L'irrompere della corruzione, o se si vuole del malcostume affaristico, come tema prioritario della campagna elettorale, rischia di muovere le acque della politica più di quanto fosse prevedibile. All'interno della maggioranza di governo certe voci a lungo silenti, ma notoriamente critiche nei confronti di Berlusconi, tornano a farsi sentire. È il caso del presidente dell'Antimafia, Pisanu, che ha affidato al «Corriere della Sera» alcune riflessioni di forte impatto. Pisanu parla di un clima che può degenerare fino a «disgregare le basi della convivenza civile e delle istituzioni democratiche». E poi, citando Dossetti e Aldo Moro, auspica che «si torni alla cultura politica della Carta costituzionale».
In poche parole, è un richiamo mai così esplicito alla collaborazione democratica tipica dei momenti d'emergenza. Se il quadro dipinto da Pisanu fosse realistico, il sistema politico avrebbe solo una strada: stringersi in un nuovo patto di unità nazionale. Si dirà che l'ex ministro dell'Interno è un isolato, da tempo ai margini del Popolo della Libertà. Ma non è proprio così. Pisanu può essere definito un «notabile», ossia un politico di lunga esperienza la cui parola non è inflazionata e proprio per questo conta nei passaggi critici. Quel che è certo, la sua analisi descrive un'Italia opposta a quella tratteggiata dall'ottimismo di Berlusconi. E a ben vedere, le «riforme condivise» di nuovo invocate dal presidente della Camera sono figlie di un'analoga preoccupazione. Proprio perchè le riforme sono urgenti, dice Fini, vanno fatte con un'intesa tra maggioranza e opposizione.
Non è una proposta nuova. Tuttavia lo è la cornice in cui viene avanzata. Le cronache rovesciano nelle redazioni dei giornali notizie di collusioni inquietanti fra politica, mondo economico e malavita organizzata. Il caso Di Girolamo è clamoroso, anche perchè viene dopo settimane di malessere e di interrogativi senza risposta sui guasti della «zona grigia» in cui sembra prosperare il malaffare.
È chiaro che lo scenario sta cambiando in fretta. In attesa dei provvedimenti anti-corruzione annunciati dal premier, ma lungi dall'essere definiti, si avverte tutta la difficoltà in cui è costretto ad agire Berlusconi. Questa volta il richiamo carismatico alle virtù del capo potrebbe essere insufficiente. Manca un mese alle elezioni e nessuno sa quali altre notizie scomode potranno arrivare dalle inchieste giudiziarie. Sappiamo invece che si è ormai chiusa la finestra di opportunità per cambiare la legge sulle intercettazioni: a meno di non voler mettere in piazza tutte le fratture interne della maggioranza. E non è più tempo nemmeno di alimentare l'eterna guerra contro la magistratura. Sia perchè quest'ultima è passata alla controffensiva, sia perchè il centrodestra non è più unito, ammesso che in passato lo fosse.
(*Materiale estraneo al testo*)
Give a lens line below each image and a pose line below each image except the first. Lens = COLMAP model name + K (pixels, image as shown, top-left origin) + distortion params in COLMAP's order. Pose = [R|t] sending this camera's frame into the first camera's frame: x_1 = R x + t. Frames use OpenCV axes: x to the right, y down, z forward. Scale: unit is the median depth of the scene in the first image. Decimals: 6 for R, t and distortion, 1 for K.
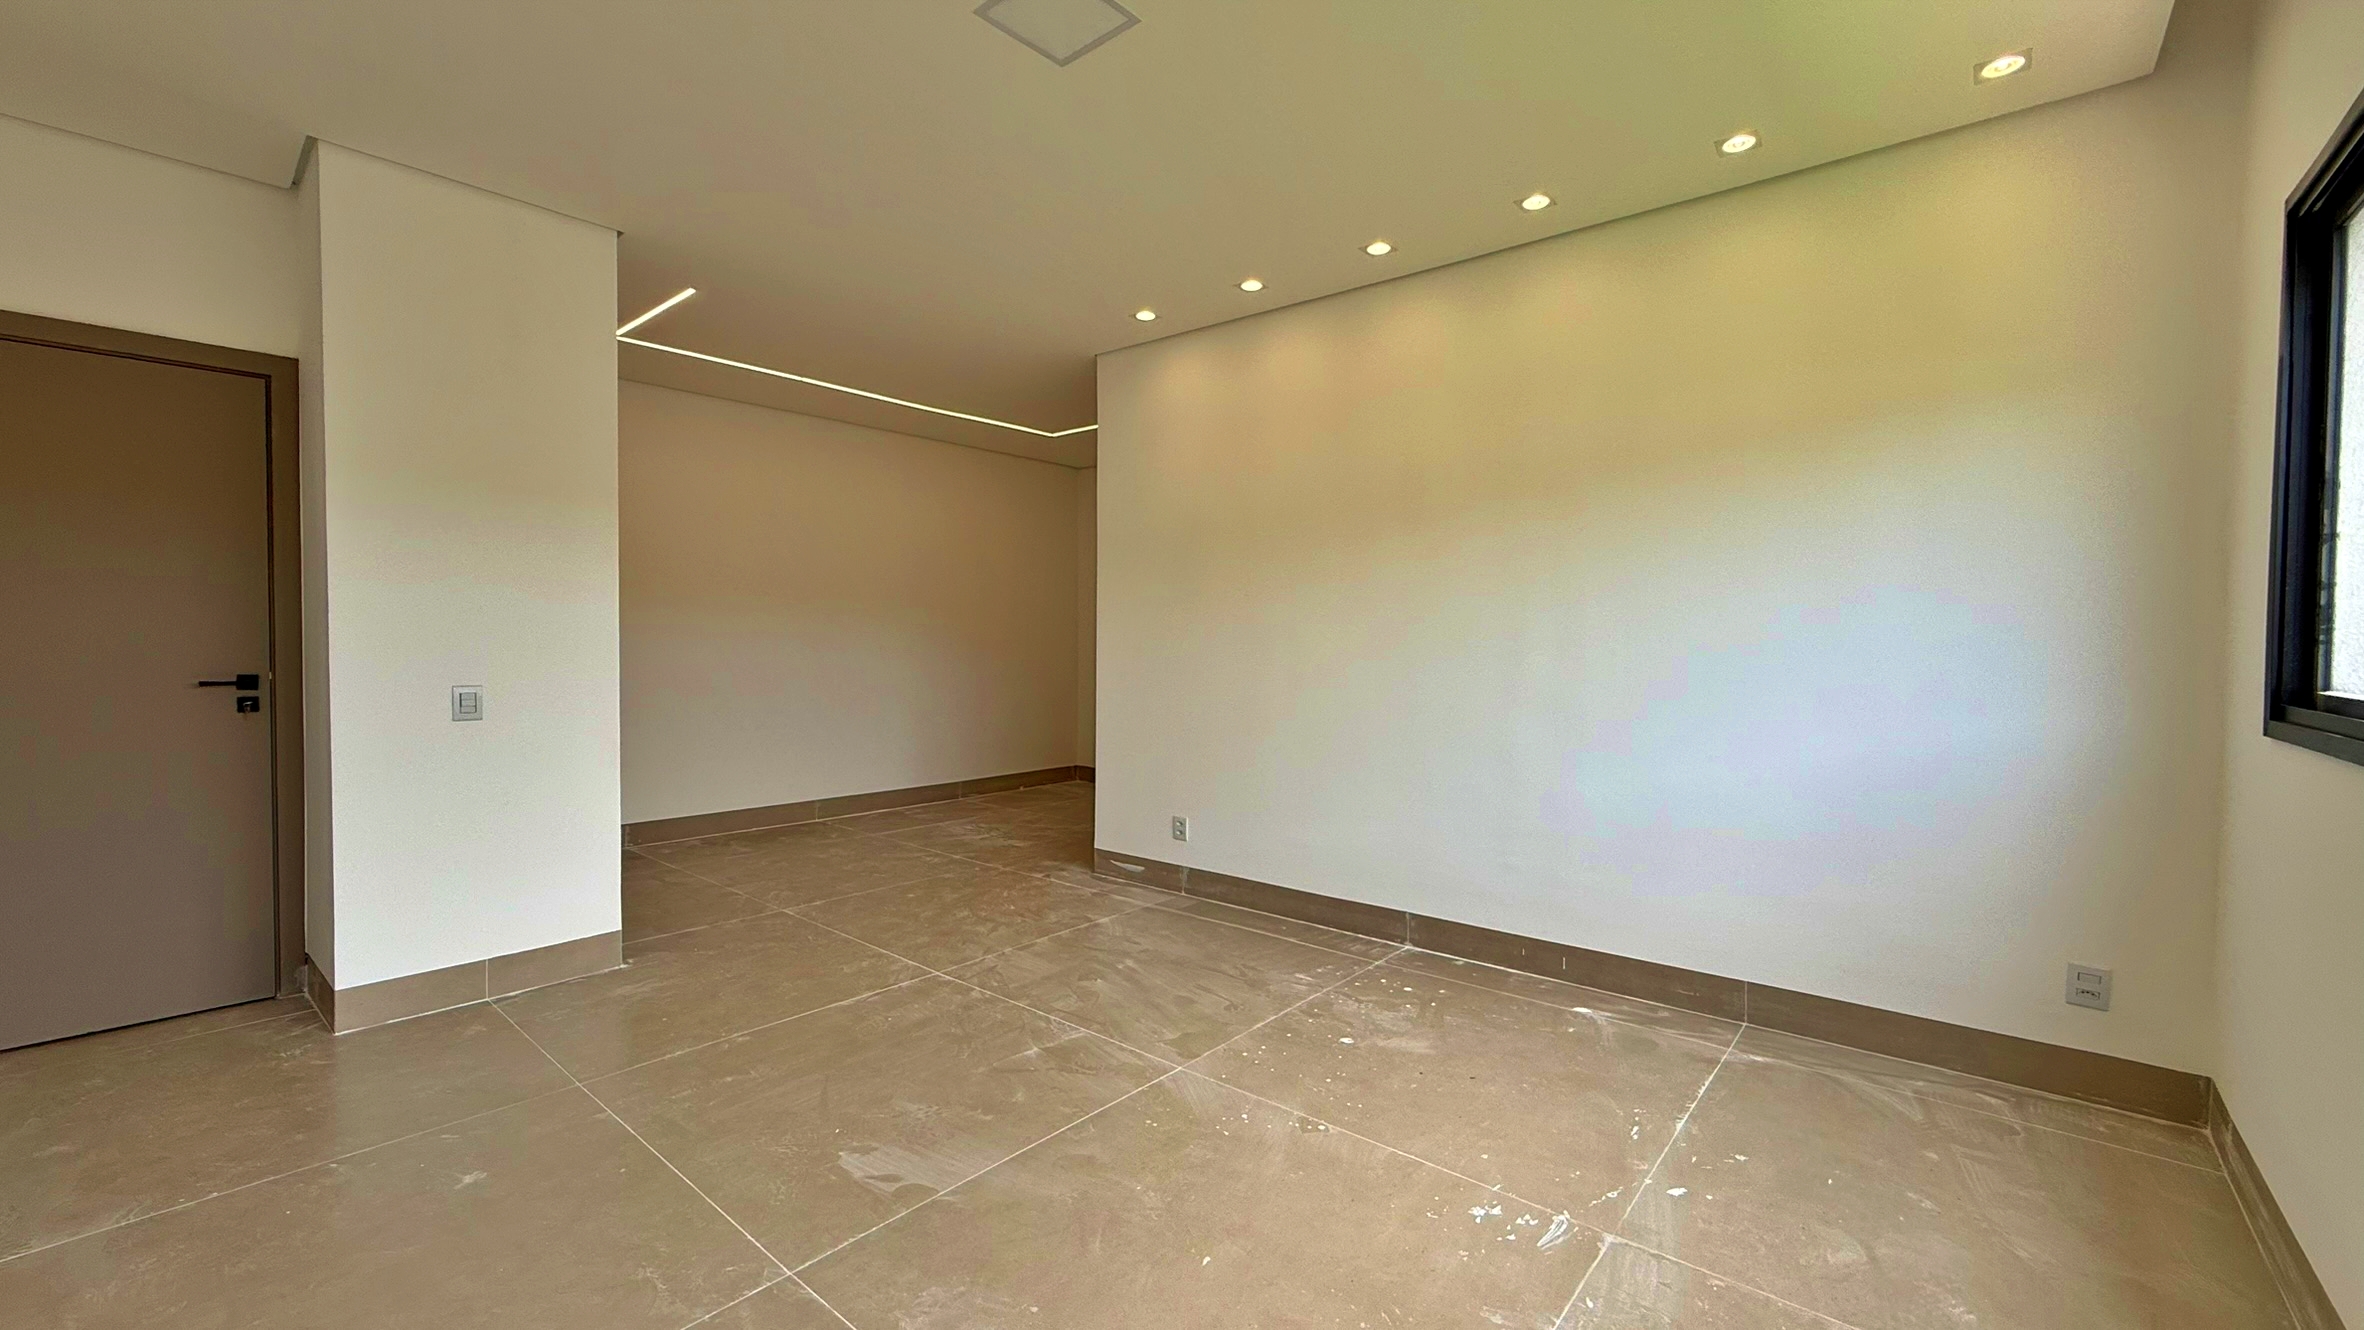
lens RADIAL K [[946.6, 0, 1182.0], [0, 946.6, 665.0], [0, 0, 1]] dist [-0.000587, -0.000073]
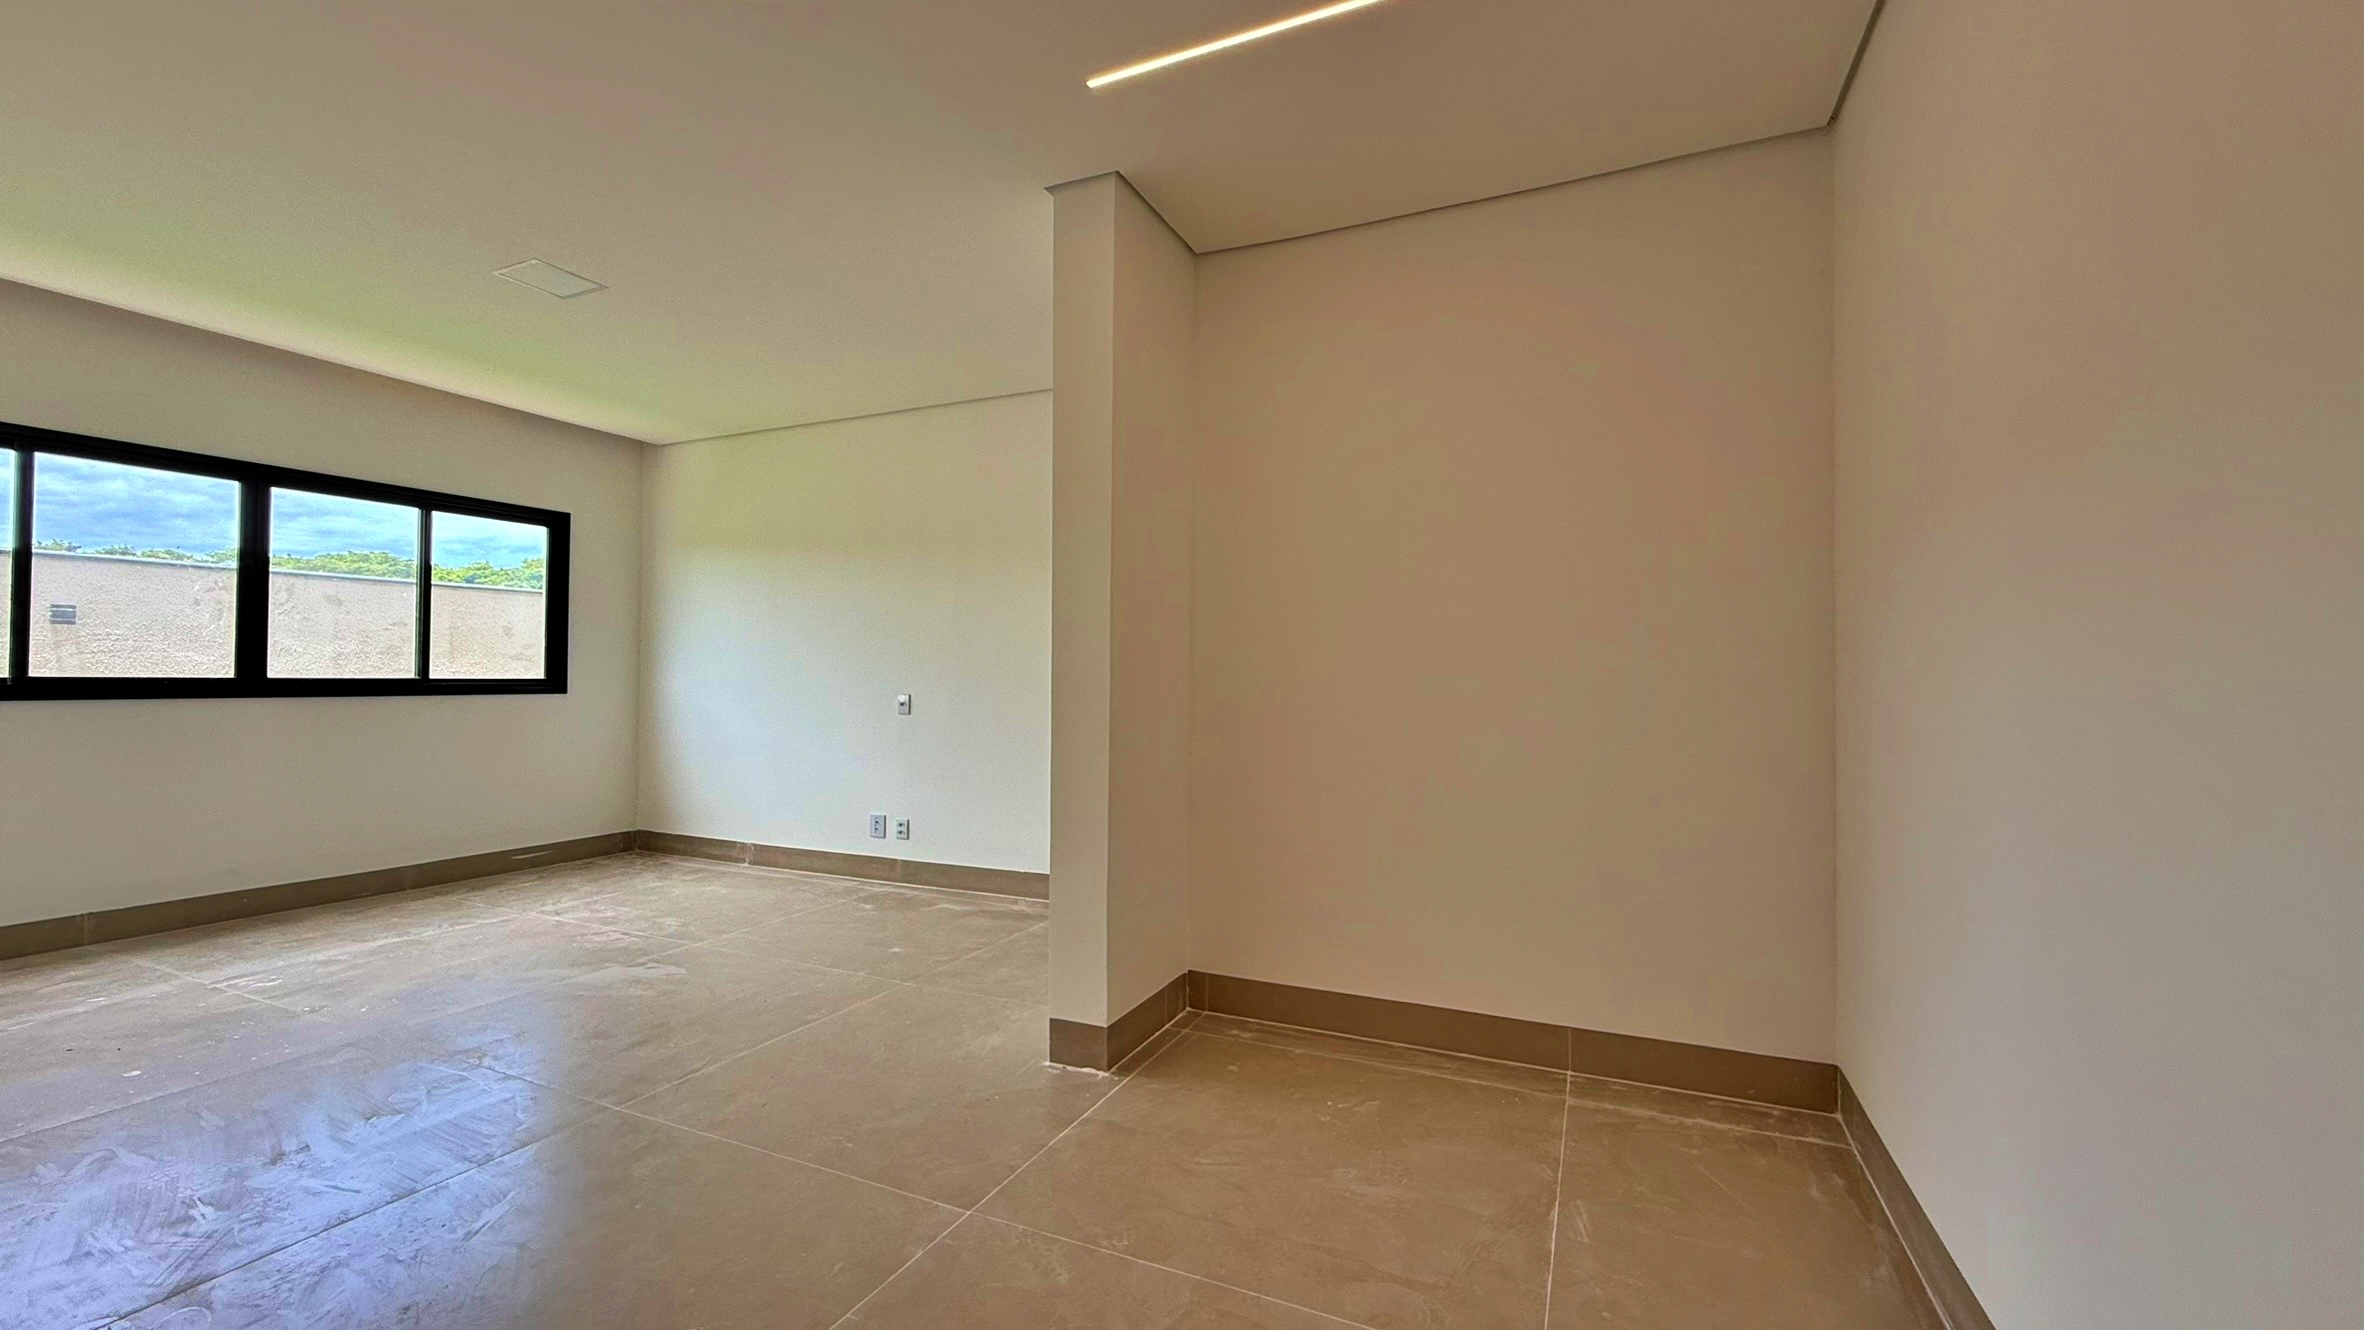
lens RADIAL K [[937.6, 0, 1180.0], [0, 937.6, 681.0], [0, 0, 1]] dist [-0.000185, -0.000055]
pose [[-0.960975, -0.018365, -0.276026, -0.682902], [-0.025782, 0.999397, 0.023266, -0.052206], [0.275432, 0.029475, -0.960868, 2.622172]]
Quando Fini sconfessa il premier e afferma che «i magistrati non si devono vergognare», si limita a dire con parole moderate quello che altri gridano. La Lega, l'alleato di ferro di Berlusconi, ha rispolverato il repertorio contro i corrotti e gli inquisiti che vanno esclusi dalle liste elettorali. E non è un caso se un nome di primo piano come Castelli, candidato a Lecco, dice: «E' il momento di fare pulizia, impensabile intraprendere adesso azioni che possono sembrare contro la magistratura». La Lega si prepara a raccogliere voti, forse tanti, sulla linea dura. Per Berlusconi un problema in più.